↓↓↓
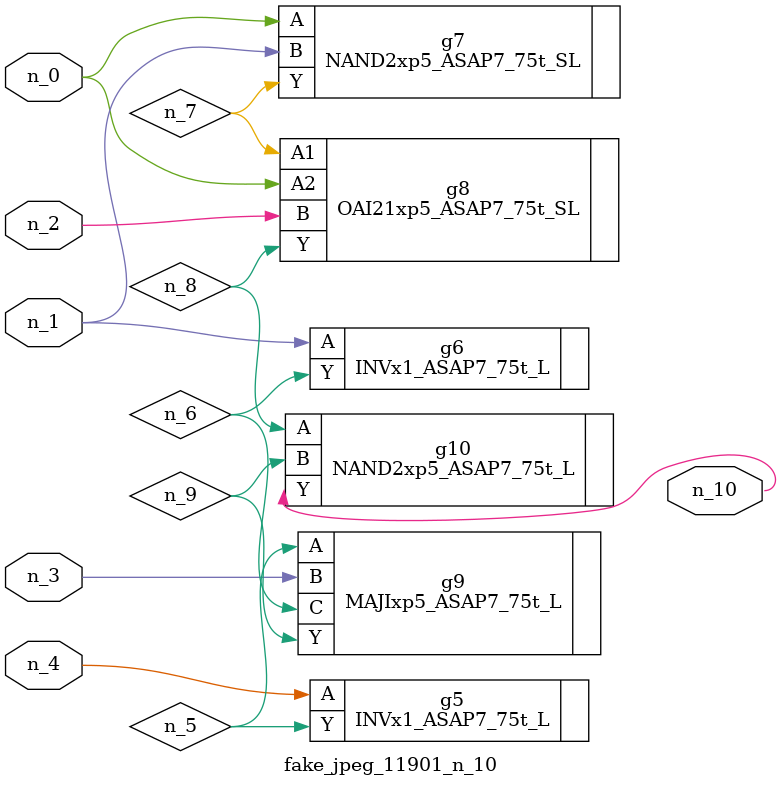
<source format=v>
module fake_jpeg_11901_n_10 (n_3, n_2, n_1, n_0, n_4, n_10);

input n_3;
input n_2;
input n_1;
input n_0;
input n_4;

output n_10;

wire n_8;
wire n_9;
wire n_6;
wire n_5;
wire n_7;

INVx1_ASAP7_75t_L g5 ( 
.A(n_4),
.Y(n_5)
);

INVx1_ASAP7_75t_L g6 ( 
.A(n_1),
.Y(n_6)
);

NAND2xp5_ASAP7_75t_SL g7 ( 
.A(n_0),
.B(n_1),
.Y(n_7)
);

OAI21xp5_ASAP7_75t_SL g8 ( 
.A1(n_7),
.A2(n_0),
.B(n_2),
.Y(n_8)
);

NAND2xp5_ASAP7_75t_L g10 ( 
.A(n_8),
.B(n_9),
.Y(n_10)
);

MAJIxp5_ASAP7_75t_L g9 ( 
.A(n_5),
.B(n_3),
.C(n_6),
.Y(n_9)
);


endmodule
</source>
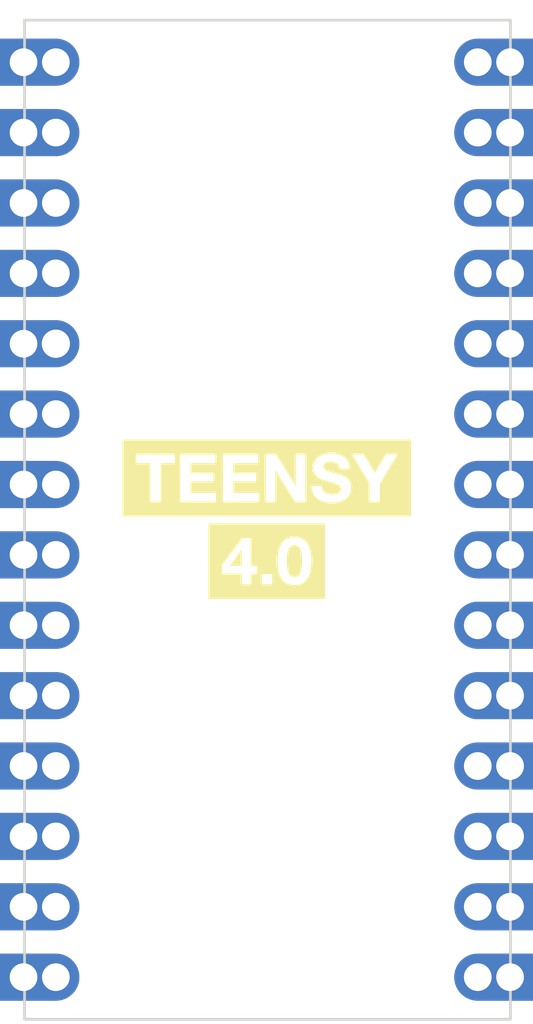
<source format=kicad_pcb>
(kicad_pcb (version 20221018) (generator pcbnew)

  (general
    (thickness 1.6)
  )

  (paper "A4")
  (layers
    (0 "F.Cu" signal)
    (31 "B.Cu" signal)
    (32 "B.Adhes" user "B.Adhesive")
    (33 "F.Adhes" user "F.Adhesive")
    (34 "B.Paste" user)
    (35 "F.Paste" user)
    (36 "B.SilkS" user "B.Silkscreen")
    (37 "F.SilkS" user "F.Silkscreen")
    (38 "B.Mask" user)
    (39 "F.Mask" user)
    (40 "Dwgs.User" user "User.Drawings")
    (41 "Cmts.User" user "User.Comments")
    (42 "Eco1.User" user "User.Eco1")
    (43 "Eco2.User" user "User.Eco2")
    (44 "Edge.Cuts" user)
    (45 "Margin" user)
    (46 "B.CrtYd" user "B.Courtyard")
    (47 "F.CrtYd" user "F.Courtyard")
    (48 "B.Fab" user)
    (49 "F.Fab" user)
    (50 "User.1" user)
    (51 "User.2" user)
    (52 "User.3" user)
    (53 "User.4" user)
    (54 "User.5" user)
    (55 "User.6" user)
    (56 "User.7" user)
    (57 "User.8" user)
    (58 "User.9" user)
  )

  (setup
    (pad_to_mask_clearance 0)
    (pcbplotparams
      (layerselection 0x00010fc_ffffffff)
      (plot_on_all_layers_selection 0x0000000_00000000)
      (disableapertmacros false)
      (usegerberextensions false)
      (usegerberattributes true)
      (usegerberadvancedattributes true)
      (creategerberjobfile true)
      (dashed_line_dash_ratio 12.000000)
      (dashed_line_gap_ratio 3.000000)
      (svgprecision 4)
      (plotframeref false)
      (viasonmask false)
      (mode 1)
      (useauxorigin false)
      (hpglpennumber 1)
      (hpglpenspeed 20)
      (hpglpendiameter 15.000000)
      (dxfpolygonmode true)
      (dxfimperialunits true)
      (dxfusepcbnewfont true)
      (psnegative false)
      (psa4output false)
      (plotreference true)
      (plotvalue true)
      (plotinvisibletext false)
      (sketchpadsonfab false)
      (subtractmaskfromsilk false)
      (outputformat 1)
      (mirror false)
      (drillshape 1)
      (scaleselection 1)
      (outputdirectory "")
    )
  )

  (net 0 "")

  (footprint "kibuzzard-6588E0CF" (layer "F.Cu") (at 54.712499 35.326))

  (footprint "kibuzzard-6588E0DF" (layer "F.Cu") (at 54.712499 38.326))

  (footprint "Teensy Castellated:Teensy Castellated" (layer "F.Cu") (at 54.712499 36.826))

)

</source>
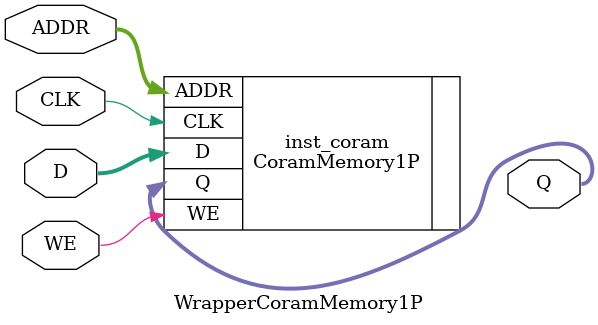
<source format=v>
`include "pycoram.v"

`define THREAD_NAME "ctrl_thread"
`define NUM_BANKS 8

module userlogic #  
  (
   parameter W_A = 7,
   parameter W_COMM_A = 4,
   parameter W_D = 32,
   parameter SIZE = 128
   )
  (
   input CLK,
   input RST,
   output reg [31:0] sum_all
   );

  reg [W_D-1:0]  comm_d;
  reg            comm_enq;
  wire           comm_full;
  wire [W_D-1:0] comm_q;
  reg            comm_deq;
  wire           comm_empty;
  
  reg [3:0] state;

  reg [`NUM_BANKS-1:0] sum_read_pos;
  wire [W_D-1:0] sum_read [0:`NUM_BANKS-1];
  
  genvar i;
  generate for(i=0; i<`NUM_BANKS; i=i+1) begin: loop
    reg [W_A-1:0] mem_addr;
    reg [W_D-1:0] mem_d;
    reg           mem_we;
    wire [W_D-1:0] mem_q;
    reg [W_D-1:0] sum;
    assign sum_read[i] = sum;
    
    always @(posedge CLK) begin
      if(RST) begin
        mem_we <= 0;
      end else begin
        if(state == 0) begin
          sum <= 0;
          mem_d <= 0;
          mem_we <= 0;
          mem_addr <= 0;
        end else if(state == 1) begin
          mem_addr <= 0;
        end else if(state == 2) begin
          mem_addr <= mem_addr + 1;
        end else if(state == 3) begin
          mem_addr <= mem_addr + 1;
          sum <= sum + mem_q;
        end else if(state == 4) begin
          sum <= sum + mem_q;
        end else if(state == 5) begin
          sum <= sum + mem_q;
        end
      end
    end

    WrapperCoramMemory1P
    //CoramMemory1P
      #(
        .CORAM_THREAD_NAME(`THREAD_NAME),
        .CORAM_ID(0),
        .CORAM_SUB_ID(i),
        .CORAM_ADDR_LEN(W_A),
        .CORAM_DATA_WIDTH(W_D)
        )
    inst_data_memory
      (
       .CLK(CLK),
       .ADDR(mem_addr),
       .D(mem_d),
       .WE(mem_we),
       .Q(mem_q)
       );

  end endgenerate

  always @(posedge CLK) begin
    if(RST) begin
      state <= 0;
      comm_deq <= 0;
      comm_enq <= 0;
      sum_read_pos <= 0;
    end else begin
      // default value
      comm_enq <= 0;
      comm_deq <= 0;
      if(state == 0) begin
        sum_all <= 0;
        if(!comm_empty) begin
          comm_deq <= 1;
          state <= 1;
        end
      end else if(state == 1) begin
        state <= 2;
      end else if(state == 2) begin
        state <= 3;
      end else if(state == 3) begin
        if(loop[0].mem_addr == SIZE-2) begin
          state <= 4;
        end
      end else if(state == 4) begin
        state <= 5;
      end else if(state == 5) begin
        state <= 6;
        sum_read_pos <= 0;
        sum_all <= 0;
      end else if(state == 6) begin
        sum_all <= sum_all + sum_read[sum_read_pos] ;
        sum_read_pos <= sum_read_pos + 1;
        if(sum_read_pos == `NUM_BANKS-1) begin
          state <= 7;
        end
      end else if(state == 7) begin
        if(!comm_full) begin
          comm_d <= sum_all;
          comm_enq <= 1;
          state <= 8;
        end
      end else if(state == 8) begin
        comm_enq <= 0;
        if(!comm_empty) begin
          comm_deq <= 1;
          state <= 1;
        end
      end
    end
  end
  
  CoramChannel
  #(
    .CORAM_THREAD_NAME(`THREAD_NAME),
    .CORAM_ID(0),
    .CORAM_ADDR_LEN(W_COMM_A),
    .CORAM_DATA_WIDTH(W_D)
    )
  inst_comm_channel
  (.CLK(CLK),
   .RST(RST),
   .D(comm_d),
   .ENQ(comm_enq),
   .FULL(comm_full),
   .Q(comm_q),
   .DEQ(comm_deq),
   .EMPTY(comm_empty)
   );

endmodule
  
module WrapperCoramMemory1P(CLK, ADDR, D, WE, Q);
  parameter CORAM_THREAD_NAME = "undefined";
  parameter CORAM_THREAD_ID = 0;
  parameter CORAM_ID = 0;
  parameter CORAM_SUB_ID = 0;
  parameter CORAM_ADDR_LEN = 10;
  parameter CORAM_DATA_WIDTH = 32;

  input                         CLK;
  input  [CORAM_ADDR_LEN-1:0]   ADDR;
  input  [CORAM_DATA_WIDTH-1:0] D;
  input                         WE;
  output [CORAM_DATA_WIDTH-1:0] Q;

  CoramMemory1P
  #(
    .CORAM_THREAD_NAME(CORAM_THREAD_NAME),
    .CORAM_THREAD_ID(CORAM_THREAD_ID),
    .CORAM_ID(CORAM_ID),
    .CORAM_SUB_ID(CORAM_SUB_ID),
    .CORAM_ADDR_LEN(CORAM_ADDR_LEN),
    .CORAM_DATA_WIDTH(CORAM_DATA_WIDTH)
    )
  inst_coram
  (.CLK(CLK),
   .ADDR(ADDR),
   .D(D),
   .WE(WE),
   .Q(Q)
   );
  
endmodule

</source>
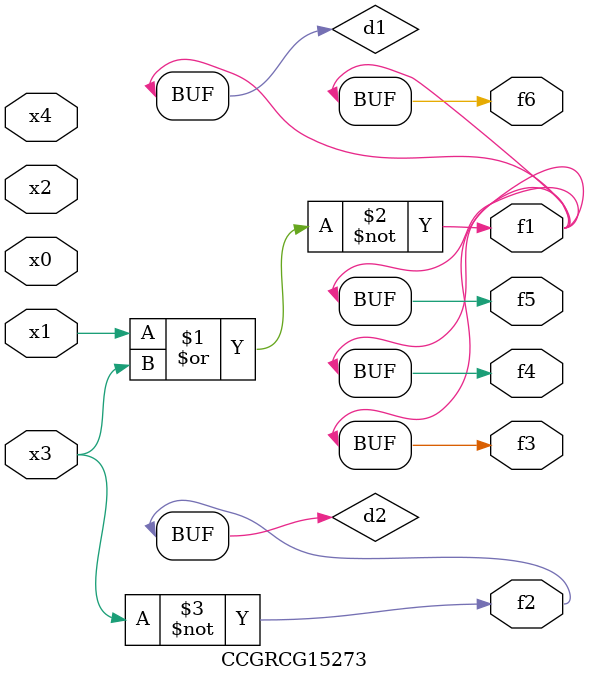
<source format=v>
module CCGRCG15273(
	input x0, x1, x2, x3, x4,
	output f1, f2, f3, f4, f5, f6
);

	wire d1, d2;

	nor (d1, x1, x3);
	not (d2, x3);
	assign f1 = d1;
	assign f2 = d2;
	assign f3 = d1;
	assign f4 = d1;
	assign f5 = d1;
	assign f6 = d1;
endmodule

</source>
↑↑↑
EXERCISE
Begin at the first line of the entries and stop after the line holding "(layerselection 0x00010fc_ffffffff)"; repeat those lines exactly, but not the pictures.

TASK RESPONSE
<source format=v>
module fake_jpeg_11901_n_10 (n_3, n_2, n_1, n_0, n_4, n_10);

input n_3;
input n_2;
input n_1;
input n_0;
input n_4;

output n_10;

wire n_8;
wire n_9;
wire n_6;
wire n_5;
wire n_7;

INVx1_ASAP7_75t_L g5 ( 
.A(n_4),
.Y(n_5)
);

INVx1_ASAP7_75t_L g6 ( 
.A(n_1),
.Y(n_6)
);

NAND2xp5_ASAP7_75t_SL g7 ( 
.A(n_0),
.B(n_1),
.Y(n_7)
);

OAI21xp5_ASAP7_75t_SL g8 ( 
.A1(n_7),
.A2(n_0),
.B(n_2),
.Y(n_8)
);

NAND2xp5_ASAP7_75t_L g10 ( 
.A(n_8),
.B(n_9),
.Y(n_10)
);

MAJIxp5_ASAP7_75t_L g9 ( 
.A(n_5),
.B(n_3),
.C(n_6),
.Y(n_9)
);


endmodule
</source>
<source format=kicad_pcb>
(kicad_pcb (version 20221018) (generator pcbnew)

  (general
    (thickness 1.6)
  )

  (paper "A4")
  (layers
    (0 "F.Cu" signal)
    (31 "B.Cu" signal)
    (32 "B.Adhes" user "B.Adhesive")
    (33 "F.Adhes" user "F.Adhesive")
    (34 "B.Paste" user)
    (35 "F.Paste" user)
    (36 "B.SilkS" user "B.Silkscreen")
    (37 "F.SilkS" user "F.Silkscreen")
    (38 "B.Mask" user)
    (39 "F.Mask" user)
    (40 "Dwgs.User" user "User.Drawings")
    (41 "Cmts.User" user "User.Comments")
    (42 "Eco1.User" user "User.Eco1")
    (43 "Eco2.User" user "User.Eco2")
    (44 "Edge.Cuts" user)
    (45 "Margin" user)
    (46 "B.CrtYd" user "B.Courtyard")
    (47 "F.CrtYd" user "F.Courtyard")
    (48 "B.Fab" user)
    (49 "F.Fab" user)
    (50 "User.1" user)
    (51 "User.2" user)
    (52 "User.3" user)
    (53 "User.4" user)
    (54 "User.5" user)
    (55 "User.6" user)
    (56 "User.7" user)
    (57 "User.8" user)
    (58 "User.9" user)
  )

  (setup
    (pad_to_mask_clearance 0)
    (pcbplotparams
      (layerselection 0x00010fc_ffffffff)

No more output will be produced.